START GIVEN ENTRIES

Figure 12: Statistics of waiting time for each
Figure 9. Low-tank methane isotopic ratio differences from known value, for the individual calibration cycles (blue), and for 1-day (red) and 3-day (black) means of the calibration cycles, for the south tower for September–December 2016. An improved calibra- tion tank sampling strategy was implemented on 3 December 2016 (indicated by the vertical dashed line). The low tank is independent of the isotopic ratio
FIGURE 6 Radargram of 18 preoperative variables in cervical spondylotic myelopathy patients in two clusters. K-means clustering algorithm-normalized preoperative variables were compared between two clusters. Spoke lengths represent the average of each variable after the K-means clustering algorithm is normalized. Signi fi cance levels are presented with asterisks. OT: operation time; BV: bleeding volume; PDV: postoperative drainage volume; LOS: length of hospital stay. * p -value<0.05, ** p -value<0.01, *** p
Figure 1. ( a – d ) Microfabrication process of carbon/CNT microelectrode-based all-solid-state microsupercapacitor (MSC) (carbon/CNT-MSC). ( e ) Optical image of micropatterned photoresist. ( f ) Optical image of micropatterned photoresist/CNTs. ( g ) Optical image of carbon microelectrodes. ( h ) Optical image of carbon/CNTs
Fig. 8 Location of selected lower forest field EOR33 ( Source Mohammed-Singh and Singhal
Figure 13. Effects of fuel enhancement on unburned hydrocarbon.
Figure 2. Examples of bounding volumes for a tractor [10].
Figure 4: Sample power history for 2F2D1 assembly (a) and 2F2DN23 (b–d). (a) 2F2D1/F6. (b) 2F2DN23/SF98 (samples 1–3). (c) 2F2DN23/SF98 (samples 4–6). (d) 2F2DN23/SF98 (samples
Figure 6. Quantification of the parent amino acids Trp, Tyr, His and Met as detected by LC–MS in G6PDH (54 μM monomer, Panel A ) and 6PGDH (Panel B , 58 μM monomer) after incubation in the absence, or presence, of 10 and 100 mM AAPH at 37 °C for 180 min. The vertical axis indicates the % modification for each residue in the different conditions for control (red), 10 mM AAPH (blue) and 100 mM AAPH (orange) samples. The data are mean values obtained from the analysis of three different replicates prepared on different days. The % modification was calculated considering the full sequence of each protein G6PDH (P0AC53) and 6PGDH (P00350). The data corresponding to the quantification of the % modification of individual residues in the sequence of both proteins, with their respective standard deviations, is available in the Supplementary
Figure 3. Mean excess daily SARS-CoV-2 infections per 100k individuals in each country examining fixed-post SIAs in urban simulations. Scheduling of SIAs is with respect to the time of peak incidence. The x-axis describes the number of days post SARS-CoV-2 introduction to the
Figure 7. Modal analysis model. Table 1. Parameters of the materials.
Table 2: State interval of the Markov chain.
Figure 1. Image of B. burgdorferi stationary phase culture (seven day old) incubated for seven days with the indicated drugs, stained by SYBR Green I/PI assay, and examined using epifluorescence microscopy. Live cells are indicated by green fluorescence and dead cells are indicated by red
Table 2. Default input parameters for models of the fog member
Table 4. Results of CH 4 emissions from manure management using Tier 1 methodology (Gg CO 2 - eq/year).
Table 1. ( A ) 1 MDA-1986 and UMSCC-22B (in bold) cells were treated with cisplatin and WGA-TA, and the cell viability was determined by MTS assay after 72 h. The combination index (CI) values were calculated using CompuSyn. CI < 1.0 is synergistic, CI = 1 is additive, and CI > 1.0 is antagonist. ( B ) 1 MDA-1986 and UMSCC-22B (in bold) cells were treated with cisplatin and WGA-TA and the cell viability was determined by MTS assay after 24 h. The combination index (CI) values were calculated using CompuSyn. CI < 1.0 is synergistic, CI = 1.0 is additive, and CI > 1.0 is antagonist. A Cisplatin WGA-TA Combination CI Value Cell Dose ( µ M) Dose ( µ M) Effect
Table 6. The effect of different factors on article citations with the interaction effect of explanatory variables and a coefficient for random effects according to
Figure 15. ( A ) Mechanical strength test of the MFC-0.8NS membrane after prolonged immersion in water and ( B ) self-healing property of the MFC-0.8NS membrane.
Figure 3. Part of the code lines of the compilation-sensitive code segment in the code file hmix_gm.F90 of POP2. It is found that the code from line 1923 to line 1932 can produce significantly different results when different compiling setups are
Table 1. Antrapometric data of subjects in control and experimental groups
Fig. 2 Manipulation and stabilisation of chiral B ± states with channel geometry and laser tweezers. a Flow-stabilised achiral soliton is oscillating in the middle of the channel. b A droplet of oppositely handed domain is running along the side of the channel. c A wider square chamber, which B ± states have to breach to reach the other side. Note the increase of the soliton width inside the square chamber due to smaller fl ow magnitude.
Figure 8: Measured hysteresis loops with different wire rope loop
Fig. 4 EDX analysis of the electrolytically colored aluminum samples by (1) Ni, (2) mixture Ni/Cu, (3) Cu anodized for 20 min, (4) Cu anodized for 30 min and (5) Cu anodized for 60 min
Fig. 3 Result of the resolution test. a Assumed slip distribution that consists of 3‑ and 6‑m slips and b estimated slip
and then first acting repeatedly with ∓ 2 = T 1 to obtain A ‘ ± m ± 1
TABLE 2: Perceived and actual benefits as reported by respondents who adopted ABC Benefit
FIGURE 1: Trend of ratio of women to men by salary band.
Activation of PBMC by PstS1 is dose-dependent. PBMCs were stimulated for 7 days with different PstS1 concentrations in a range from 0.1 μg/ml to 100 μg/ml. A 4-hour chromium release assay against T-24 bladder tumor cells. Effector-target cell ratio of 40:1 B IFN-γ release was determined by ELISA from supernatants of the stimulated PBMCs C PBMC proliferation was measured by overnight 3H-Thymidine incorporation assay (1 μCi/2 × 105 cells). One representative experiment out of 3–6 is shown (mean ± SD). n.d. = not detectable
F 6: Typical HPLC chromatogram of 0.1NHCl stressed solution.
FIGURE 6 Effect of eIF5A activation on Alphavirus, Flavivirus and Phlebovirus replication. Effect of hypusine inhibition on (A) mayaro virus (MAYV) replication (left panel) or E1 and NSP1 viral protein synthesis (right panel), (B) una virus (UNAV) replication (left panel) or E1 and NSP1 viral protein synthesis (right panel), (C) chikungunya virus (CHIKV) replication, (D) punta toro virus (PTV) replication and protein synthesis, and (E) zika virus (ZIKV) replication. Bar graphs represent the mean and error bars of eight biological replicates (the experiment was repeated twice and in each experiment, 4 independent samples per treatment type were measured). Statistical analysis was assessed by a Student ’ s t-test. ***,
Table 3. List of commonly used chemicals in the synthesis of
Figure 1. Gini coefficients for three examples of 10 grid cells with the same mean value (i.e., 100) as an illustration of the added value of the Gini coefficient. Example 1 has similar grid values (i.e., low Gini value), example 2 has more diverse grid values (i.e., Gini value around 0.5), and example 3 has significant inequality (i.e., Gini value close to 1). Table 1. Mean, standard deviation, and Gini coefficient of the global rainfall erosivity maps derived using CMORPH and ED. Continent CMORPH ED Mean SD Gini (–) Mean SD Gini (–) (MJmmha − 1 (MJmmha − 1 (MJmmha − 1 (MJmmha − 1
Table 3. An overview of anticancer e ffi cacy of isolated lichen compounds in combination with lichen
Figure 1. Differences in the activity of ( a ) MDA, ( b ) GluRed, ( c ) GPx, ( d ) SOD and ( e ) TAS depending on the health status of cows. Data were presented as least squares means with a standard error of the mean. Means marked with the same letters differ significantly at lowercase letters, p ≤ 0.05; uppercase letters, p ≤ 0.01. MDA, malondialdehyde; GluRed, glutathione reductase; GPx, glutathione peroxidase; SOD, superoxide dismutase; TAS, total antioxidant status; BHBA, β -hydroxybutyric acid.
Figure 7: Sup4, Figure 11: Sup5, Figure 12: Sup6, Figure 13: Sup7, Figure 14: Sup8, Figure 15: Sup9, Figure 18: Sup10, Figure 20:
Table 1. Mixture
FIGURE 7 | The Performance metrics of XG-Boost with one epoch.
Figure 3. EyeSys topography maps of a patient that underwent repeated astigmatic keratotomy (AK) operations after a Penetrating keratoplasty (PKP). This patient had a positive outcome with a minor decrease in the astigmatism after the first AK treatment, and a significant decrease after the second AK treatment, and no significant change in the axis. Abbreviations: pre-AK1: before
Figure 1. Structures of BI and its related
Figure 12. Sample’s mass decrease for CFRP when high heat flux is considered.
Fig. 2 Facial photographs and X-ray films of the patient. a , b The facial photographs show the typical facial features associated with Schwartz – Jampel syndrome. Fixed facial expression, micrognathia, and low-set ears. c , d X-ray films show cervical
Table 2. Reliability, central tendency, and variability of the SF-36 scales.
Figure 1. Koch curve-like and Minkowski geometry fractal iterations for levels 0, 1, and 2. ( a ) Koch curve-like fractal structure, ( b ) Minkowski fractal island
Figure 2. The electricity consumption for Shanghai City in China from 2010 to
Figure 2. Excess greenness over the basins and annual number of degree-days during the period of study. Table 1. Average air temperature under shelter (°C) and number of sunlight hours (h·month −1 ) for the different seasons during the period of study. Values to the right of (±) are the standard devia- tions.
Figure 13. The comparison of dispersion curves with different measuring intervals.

END GIVEN ENTRIES

◆ **ABOUT THIS EXERCISE**:
Scan the lines above for the word "when", then copy each line that has it.

◆ **RESULT FOR THIS TASK**:
Figure 3. Part of the code lines of the compilation-sensitive code segment in the code file hmix_gm.F90 of POP2. It is found that the code from line 1923 to line 1932 can produce significantly different results when different compiling setups are
Figure 12. Sample’s mass decrease for CFRP when high heat flux is considered.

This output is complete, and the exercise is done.